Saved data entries
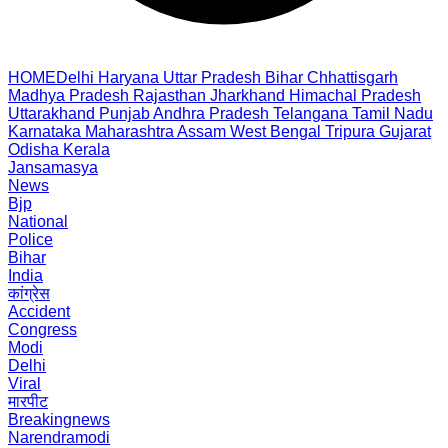
HOME
Delhi
Haryana
Uttar Pradesh
Bihar
Chhattisgarh
Madhya Pradesh
Rajasthan
Jharkhand
Himachal Pradesh
Uttarakhand
Punjab
Andhra Pradesh
Telangana
Tamil Nadu
Karnataka
Maharashtra
Assam
West Bengal
Tripura
Gujarat
Odisha
Kerala
Jansamasya
News
Bjp
National
Police
Bihar
India
कांग्रेस
Accident
Congress
Modi
Delhi
Viral
मारपीट
Breakingnews
Narendramodi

**Exercise details:**
For each line above that has the word "Pradesh", add one to a tally, and report the final tally alone.

**Exercise output:**
4